Task description: Could you reproduce every entry as it stands, leaving the pictures behind?
=== Begin Enclosure ===
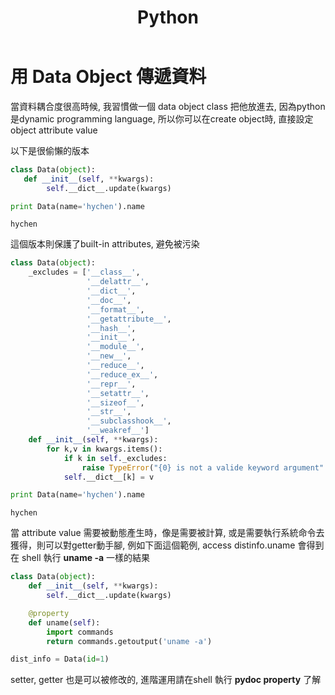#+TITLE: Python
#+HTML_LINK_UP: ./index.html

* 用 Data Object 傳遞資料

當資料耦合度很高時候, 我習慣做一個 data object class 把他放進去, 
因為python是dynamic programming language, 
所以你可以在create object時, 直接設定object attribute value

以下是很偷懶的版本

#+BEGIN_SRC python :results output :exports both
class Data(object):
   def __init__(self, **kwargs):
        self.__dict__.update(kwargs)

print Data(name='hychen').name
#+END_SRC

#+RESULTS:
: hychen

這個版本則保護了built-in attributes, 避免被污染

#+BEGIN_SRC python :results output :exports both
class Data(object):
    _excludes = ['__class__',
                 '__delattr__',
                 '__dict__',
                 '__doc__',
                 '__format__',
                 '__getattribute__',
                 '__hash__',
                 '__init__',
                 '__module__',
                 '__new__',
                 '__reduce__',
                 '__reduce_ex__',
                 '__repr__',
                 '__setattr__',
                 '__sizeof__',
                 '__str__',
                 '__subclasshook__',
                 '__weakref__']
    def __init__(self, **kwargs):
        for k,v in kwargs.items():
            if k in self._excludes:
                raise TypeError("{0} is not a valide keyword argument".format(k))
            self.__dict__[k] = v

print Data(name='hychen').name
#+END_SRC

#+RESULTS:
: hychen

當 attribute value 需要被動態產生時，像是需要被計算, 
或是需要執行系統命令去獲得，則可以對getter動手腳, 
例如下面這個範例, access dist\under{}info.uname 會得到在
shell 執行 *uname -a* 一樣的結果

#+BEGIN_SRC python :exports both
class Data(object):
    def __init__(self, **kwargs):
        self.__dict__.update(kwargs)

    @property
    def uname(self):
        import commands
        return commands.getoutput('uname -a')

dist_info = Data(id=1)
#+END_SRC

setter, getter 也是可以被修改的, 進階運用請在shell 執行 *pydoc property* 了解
=== End Enclosure ===
Task response:
#+TITLE: Python
#+HTML_LINK_UP: ./index.html

* 用 Data Object 傳遞資料

當資料耦合度很高時候, 我習慣做一個 data object class 把他放進去, 
因為python是dynamic programming language, 
所以你可以在create object時, 直接設定object attribute value

以下是很偷懶的版本

#+BEGIN_SRC python :results output :exports both
class Data(object):
   def __init__(self, **kwargs):
        self.__dict__.update(kwargs)

print Data(name='hychen').name
#+END_SRC

#+RESULTS:
: hychen

這個版本則保護了built-in attributes, 避免被污染

#+BEGIN_SRC python :results output :exports both
class Data(object):
    _excludes = ['__class__',
                 '__delattr__',
                 '__dict__',
                 '__doc__',
                 '__format__',
                 '__getattribute__',
                 '__hash__',
                 '__init__',
                 '__module__',
                 '__new__',
                 '__reduce__',
                 '__reduce_ex__',
                 '__repr__',
                 '__setattr__',
                 '__sizeof__',
                 '__str__',
                 '__subclasshook__',
                 '__weakref__']
    def __init__(self, **kwargs):
        for k,v in kwargs.items():
            if k in self._excludes:
                raise TypeError("{0} is not a valide keyword argument".format(k))
            self.__dict__[k] = v

print Data(name='hychen').name
#+END_SRC

#+RESULTS:
: hychen

當 attribute value 需要被動態產生時，像是需要被計算, 
或是需要執行系統命令去獲得，則可以對getter動手腳, 
例如下面這個範例, access dist\under{}info.uname 會得到在
shell 執行 *uname -a* 一樣的結果

#+BEGIN_SRC python :exports both
class Data(object):
    def __init__(self, **kwargs):
        self.__dict__.update(kwargs)

    @property
    def uname(self):
        import commands
        return commands.getoutput('uname -a')

dist_info = Data(id=1)
#+END_SRC

setter, getter 也是可以被修改的, 進階運用請在shell 執行 *pydoc property* 了解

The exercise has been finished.